For those who think that ex-offenders can’t make a stunning comeback, I give you Charles Dutton. He was sentenced to five years for manslaughter in 1967 after a knife fight in which a man was killed. Out on parole, he was arrested on robbery and handgun charges and was sentenced to the Maryland Penitentiary for three more years. After a fight with a guard, another eight years was added to his sentence.
During that time he spent six days in solitary confinement for refusing to clean toilets. The one thing that was allowed in solitary was a book. He grabbed one about black playwrights. Upon his release from solitary, he petitioned the warden to start a drama group. The warden agreed on the condition that Dutton go back to school and get his GED.
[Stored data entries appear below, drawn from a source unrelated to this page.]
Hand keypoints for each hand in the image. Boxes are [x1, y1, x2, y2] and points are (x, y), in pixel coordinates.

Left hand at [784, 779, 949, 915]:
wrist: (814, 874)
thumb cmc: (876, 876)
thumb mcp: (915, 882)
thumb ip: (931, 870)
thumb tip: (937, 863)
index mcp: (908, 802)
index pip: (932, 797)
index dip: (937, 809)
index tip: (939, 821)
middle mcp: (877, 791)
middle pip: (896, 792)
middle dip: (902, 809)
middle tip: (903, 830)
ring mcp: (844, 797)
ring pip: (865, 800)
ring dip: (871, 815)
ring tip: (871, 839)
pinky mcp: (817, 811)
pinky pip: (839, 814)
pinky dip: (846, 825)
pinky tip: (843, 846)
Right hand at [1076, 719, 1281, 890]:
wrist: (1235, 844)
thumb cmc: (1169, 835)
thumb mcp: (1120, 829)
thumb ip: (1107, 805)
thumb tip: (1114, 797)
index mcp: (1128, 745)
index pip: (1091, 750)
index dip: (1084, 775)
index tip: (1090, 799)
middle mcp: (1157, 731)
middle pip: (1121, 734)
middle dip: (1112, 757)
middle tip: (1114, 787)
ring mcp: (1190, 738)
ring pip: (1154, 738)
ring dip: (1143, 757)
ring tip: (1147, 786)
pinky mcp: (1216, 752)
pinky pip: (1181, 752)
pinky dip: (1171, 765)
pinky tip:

Dutton accomplished that and eventually completed a two-year college program while still in prison. When he was paroled in ’76 he enrolled in a state college to study drama, graduating in ’78, and five years later he received a master’s degree from the Yale School of Drama. After that the list of his successes is endless. The very next year he played on Broadway and was nominated for Best Actor. He played in a host of movies with stars like Jack Lemmon and Kevin Spacey, and won Emmys for TV work in 2002 and 2003, and another for direction of an HBO Miniseries.
Many years later he said it was in prison that he found his passion, with that book, in solitary confinement. Sometimes we have to lose everything, every comfort, and every bit of human contact to find the inspiration that sparks a passion for a better life.
Jeff Coats had another story. When Coats was very young, he tried to steal a car. He bound and gagged the owner and put him in the trunk. Obviously, a horrible experience for the victim—but the man got away, and Jeff Coats was sentenced at the ripe old age of 14 to 17 years in an adult prison in Washington State.
His backstory is gruesome: He was severely abused by his stepfather which led to his placement in foster care at age 11. Within three years, he was shuffled in and out of 62 foster homes. He was no angel in prison. He was in frequent fights with other inmates and generally had his fists up to anyone who challenged him.
But, as happens with many in long term prison sentences, Coats changed. He started reading everything he could and became fascinated with real estate. After his sentence was served he went right out, got his training, a license, and a job selling real estate. His success was the topic of a radio documentary titled “Superpredators Revisited,” produced by University of Washington Professor Katherine Beckett, who said, “Jeff’s story is inspiring, he really turned it around.”
While Professor Beckett is right about Jeff Coats’ productive new life, someone reading this post who has a criminal record is probably thinking how lucky these guys were, because in almost all other fields of employment, a person with a criminal record would never have gotten a job. Even those who have taken college courses and received degrees in prison, are routinely refused employment.
How wonderful for American theater and audiences everywhere, that Dutton was given a chance. How great that an unloved kid who never had a real home could turn his life around finding homes for others. We at UNITE INDY see the potential that is being lost, and so we work with a growing list of employer partners and others who are standing with us every day to make job acquisition easier for those who want to turn their lives around.
Nancy
Very inspiring stories of two men. Hopefully those in prison will get an opportunity to read it and be able to turn their lives around.